— WHAT TO WORK ON —
All lines below starting at the one that holds "رد على: توصيفات قمعية؟؟؟...ماهر الز.." and ending at the one that holds "AGREGAR AL CARRITO" should be printed exactly, ends included. Pictures should not be printed, nor anything else.

______

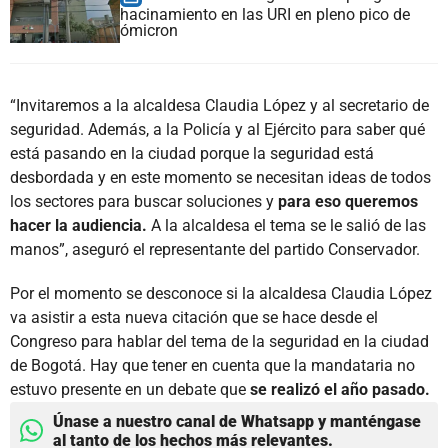
hacinamiento en las URI en pleno pico de
ómicron
“Invitaremos a la alcaldesa Claudia López y al secretario de
seguridad. Además, a la Policía y al Ejército para saber qué
está pasando en la ciudad porque la seguridad está
desbordada y en este momento se necesitan ideas de todos
los sectores para buscar soluciones y
para eso queremos
hacer la audiencia.
A la alcaldesa el tema se le salió de las
manos”, aseguró el representante del partido Conservador.
Por el momento se desconoce si la alcaldesa Claudia López
va asistir a esta nueva citación que se hace desde el
Congreso para hablar del tema de la seguridad en la ciudad
de Bogotá. Hay que tener en cuenta que la mandataria no
estuvo presente en un debate que
se realizó el año pasado.
Únase a nuestro canal de Whatsapp y manténgase
al tanto de los hechos más relevantes.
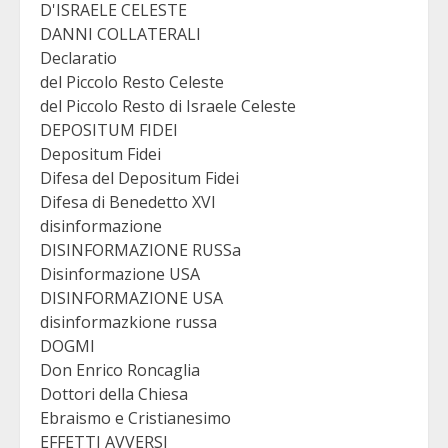
D'ISRAELE CELESTE
DANNI COLLATERALI
Declaratio
del Piccolo Resto Celeste
del Piccolo Resto di Israele Celeste
DEPOSITUM FIDEI
Depositum Fidei
Difesa del Depositum Fidei
Difesa di Benedetto XVI
disinformazione
DISINFORMAZIONE RUSSa
Disinformazione USA
DISINFORMAZIONE USA
disinformazkione russa
DOGMI
Don Enrico Roncaglia
Dottori della Chiesa
Ebraismo e Cristianesimo
EFFETTI AVVERSI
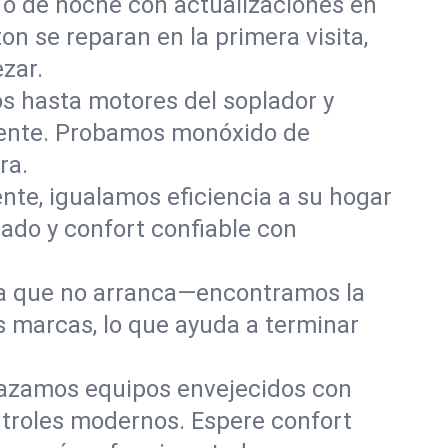
 o de noche con actualizaciones en
on se reparan en la primera visita,
zar.
os hasta motores del soplador y
mente. Probamos monóxido de
ra.
e, igualamos eficiencia a su hogar
eado y confort confiable con
ema que no arranca—encontramos la
 marcas, lo que ayuda a terminar
azamos equipos envejecidos con
ntroles modernos. Espere confort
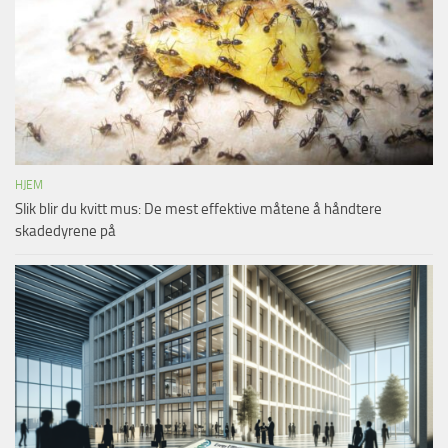
HJEM
Slik blir du kvitt mus: De mest effektive måtene å håndtere
skadedyrene på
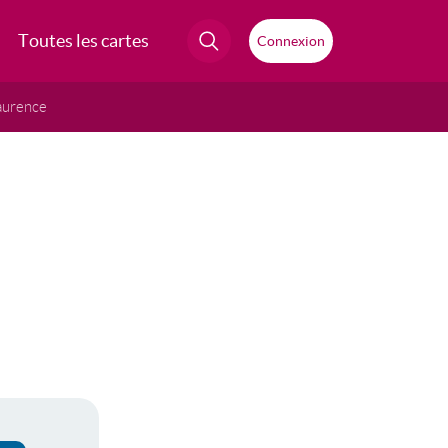
Toutes les cartes
Connexion
aurence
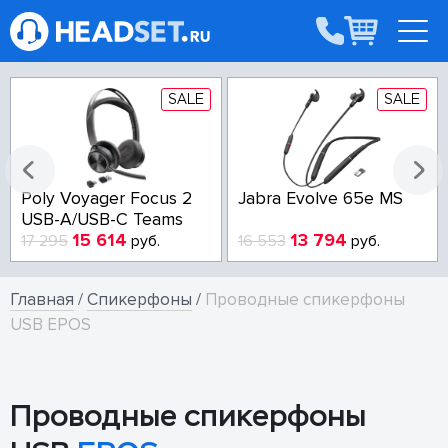
SALE
SALE
Poly Voyager Focus 2
Jabra Evolve 65e MS
USB-A/USB-C Teams
15 614
13 794
17 295
руб.
16 553
руб.
Главная
/
Спикерфоны
/
Проводные спикерфоны
USB EPOS
Проводные спикерфоны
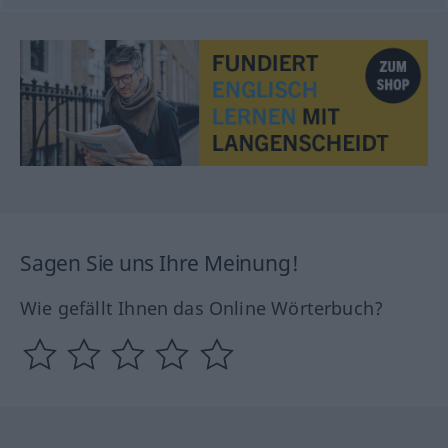
Sagen Sie uns Ihre Meinung!
Wie gefällt Ihnen das Online Wörterbuch?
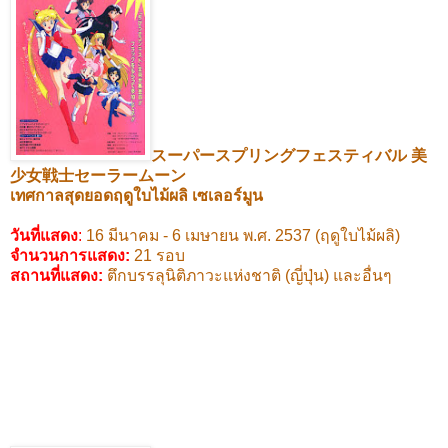
スーパースプリングフェスティバル
美
少女戦士セーラームーン
เทศกาลสุดยอดฤดูใบไม้ผลิ เซเลอร์มูน
วันที่แสดง
:
16
มีนาคม -
6
เมษายน พ.ศ.
2537 (
ฤดูใบไม้ผลิ)
จำนวนการแสดง:
21
รอบ
สถานที่แสดง
:
ตึกบรรลุนิติภาวะแห่งชาติ (ญี่ปุ่น) และอื่นๆ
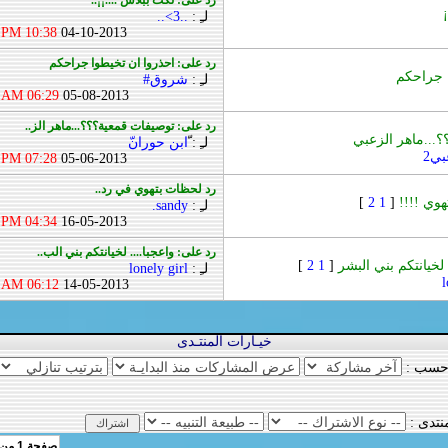
رد على: نكت ببلاش ....¡¡..
لـِ :
..3>..
10:38 PM
04-10-2013
رد على: احذروا ان تخيطوا جراحكم
ا جراحكم
لـِ :
شروق#
06:29 AM
05-08-2013
رد على: توصيفات قمعية؟؟؟...ماهر الز..
...ماهر الزعبي
لـِ :
ّابن حورانّ
بي2
07:28 PM
05-06-2013
رد لحظات بتهوي في رد..
وي !!!!
[
1
2
]
لـِ :
sandy.
04:34 PM
16-05-2013
رد على: واعجبا.... لخيانتكم بني الب..
 لخيانتكم بني البشر
[
1
2
]
لـِ :
lonely girl
l
06:12 AM
14-05-2013
خيـارات المنتـدى
 حسب :
نتدى :
صفحة 1 من 62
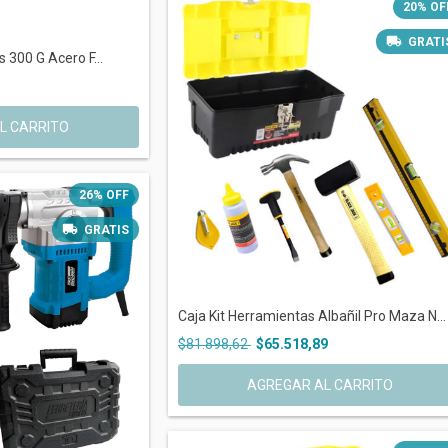
20
%
OF
GRATI
s 300 G Acero F...
26
%
OFF
GRATIS
Caja Kit Herramientas Albañil Pro Maza N...
$81.898,62
$65.518,89
AGREGAR AL CARRITO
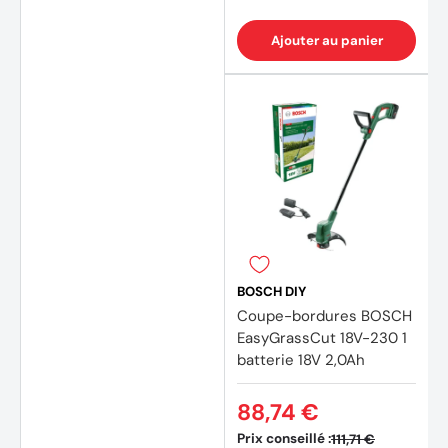
Ajouter au panier
BOSCH DIY
Coupe-bordures BOSCH
EasyGrassCut 18V-230 1
batterie 18V 2,0Ah
88,74 €
Prix conseillé :
111,71 €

______

— TASK SOLUTION —
رد على: توصيفات قمعية؟؟؟...ماهر الز..
...ماهر الزعبي
لـِ :
ّابن حورانّ
بي2
07:28 PM
05-06-2013
رد لحظات بتهوي في رد..
وي !!!!
[
1
2
]
لـِ :
sandy.
04:34 PM
16-05-2013
رد على: واعجبا.... لخيانتكم بني الب..
 لخيانتكم بني البشر
[
1
2
]
لـِ :
lonely girl
l
06:12 AM
14-05-2013
خيـارات المنتـدى
 حسب :
نتدى :
صفحة 1 من 62
20
%
OF
GRATI
s 300 G Acero F...
26
%
OFF
GRATIS
Caja Kit Herramientas Albañil Pro Maza N...
$81.898,62
$65.518,89
AGREGAR AL CARRITO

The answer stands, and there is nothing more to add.